VORGEGEBENER TEXT »
Banken
Einmal China und zurück

Es sieht vielleicht unklug aus, wertvolles Kapital in die China Construction Bank zu stecken, während die US-Konjunktur ins Stocken gerät. Aber wenn das derzeitige Kursniveau anhält, dann könnte BofA-Chef Ken Lewis mit diesem Schritt sein Geld innerhalb von Monaten tatsächlich verdreifachen. Er wäre dumm, wenn er kostenlos angebotenes Geld einfach liegen lassen würde.

Warum steckt der Chef der Bank of America (BofA), Ken Lewis, weitere zwei Mrd. Dollar an wertvollem Kapital in die China Construction Bank (CCB)? Es ist ja nicht so, als ob die größte amerikanische Bank zu viel Geld übrig hätte. Die Kernkapitalquote der BofA liegt immer noch unter dem vom Management selbst festgelegten Ziel von acht Prozent, selbst nachdem die Schwierigkeiten auf den Kreditmärkten und bei den Verbraucherkrediten die Bank dazu gezwungen hatten, in diesem Jahr fast 17 Mrd. Dollar an frischem Kapital zu sammeln. Einige Analysten halten sogar eine Dividendenkürzung für denkbar.

DATENSÄTZE »
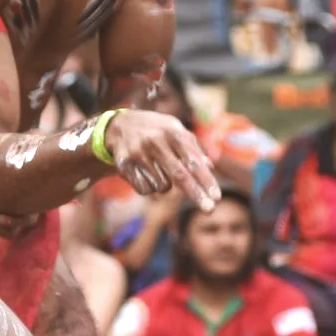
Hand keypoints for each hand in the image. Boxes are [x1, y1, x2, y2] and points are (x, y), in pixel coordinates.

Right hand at [104, 109, 220, 205]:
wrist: (119, 125)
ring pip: (162, 186)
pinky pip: (145, 189)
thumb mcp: (176, 132)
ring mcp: (138, 153)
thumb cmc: (157, 131)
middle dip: (196, 194)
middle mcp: (155, 141)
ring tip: (159, 169)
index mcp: (173, 131)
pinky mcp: (124, 164)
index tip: (216, 197)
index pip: (193, 161)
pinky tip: (145, 173)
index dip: (206, 180)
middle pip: (179, 176)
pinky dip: (150, 187)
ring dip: (166, 185)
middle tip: (210, 210)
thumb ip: (193, 148)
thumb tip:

ZU ERLEDIGENDE AUFGABEN »
a) Welche Abkürzungen kommen im Text über die Bank of America vor? Führe alle auf.
b) Gib die Stelle aus dem Text über die Bank of America von „Warum steckt der“ bis einschließlich „Dividendenkürzung für denkbar.“ wortgetreu wieder.

ANTWORTEN »
a)
- BofA
- CCB
- US
- Mrd.

b)
Warum steckt der Chef der Bank of America (BofA), Ken Lewis, weitere zwei Mrd. Dollar an wertvollem Kapital in die China Construction Bank (CCB)? Es ist ja nicht so, als ob die größte amerikanische Bank zu viel Geld übrig hätte. Die Kernkapitalquote der BofA liegt immer noch unter dem vom Management selbst festgelegten Ziel von acht Prozent, selbst nachdem die Schwierigkeiten auf den Kreditmärkten und bei den Verbraucherkrediten die Bank dazu gezwungen hatten, in diesem Jahr fast 17 Mrd. Dollar an frischem Kapital zu sammeln. Einige Analysten halten sogar eine Dividendenkürzung für denkbar.